What you will do
From the data, copy out every line in which the word "Odontología" appears.
*** Opening of Extracted entries ***
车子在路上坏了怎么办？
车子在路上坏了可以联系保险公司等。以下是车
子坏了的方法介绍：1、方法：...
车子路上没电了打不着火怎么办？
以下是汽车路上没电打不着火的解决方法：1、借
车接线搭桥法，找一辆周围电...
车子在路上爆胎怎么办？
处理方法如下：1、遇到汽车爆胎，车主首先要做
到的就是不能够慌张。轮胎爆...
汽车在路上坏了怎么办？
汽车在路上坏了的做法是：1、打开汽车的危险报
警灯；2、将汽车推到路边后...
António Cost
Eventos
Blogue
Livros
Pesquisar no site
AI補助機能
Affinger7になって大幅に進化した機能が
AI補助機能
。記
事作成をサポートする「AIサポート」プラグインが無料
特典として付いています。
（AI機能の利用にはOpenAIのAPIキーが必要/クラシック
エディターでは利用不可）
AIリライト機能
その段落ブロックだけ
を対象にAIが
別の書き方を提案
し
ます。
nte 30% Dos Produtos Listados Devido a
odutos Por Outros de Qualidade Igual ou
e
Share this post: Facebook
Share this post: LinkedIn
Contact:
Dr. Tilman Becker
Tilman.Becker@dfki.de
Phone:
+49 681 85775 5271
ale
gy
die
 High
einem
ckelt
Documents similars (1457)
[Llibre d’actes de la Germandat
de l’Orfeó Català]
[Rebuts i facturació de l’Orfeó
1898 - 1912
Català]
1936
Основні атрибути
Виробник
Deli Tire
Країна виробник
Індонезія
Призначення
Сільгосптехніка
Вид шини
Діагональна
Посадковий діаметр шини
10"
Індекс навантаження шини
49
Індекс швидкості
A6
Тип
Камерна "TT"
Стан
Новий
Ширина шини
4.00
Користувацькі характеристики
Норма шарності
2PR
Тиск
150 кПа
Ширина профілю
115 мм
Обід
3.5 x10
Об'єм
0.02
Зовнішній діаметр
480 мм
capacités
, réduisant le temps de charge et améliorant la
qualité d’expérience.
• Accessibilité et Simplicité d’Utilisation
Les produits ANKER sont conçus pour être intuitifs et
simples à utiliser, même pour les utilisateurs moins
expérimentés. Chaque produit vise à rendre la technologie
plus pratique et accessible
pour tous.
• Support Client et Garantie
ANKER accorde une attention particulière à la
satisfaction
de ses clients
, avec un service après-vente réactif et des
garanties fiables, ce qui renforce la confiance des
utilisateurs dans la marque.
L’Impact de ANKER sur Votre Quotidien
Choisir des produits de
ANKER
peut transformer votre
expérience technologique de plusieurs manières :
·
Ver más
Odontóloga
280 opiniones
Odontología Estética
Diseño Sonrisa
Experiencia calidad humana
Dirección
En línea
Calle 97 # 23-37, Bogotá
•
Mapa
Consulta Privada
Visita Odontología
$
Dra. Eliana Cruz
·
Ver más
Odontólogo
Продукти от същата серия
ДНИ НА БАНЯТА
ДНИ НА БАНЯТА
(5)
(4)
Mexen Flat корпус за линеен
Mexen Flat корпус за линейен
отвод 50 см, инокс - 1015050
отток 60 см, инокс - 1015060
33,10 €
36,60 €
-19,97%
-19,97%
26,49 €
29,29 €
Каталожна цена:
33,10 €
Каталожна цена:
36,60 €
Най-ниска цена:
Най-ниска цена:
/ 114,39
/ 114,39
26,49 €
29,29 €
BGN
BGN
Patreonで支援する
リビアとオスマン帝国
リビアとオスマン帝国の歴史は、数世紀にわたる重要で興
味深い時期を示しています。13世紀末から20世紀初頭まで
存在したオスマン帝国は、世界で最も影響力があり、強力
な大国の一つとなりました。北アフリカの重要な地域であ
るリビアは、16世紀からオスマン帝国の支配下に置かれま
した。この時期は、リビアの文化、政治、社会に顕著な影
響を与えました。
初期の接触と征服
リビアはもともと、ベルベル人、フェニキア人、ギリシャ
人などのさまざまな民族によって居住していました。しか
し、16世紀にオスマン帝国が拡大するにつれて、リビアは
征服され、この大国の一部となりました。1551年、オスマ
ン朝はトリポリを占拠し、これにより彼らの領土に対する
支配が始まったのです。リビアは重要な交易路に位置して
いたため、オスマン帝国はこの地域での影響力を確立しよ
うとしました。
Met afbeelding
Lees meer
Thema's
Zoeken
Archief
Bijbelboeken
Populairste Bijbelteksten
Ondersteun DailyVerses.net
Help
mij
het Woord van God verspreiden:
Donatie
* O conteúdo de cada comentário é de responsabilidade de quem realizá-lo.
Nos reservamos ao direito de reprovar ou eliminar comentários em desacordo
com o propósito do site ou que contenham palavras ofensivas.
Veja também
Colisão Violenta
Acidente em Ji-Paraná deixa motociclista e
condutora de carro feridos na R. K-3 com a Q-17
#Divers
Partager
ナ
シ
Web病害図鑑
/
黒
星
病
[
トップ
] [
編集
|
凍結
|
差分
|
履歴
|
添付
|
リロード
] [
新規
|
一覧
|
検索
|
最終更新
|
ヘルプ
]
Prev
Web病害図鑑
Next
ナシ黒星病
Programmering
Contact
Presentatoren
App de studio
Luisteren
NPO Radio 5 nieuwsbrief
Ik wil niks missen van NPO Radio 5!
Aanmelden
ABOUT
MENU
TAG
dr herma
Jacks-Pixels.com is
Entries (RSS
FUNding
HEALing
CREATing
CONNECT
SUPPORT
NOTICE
*** Close of Extracted entries ***
Your solution
Odontología Estética
Visita Odontología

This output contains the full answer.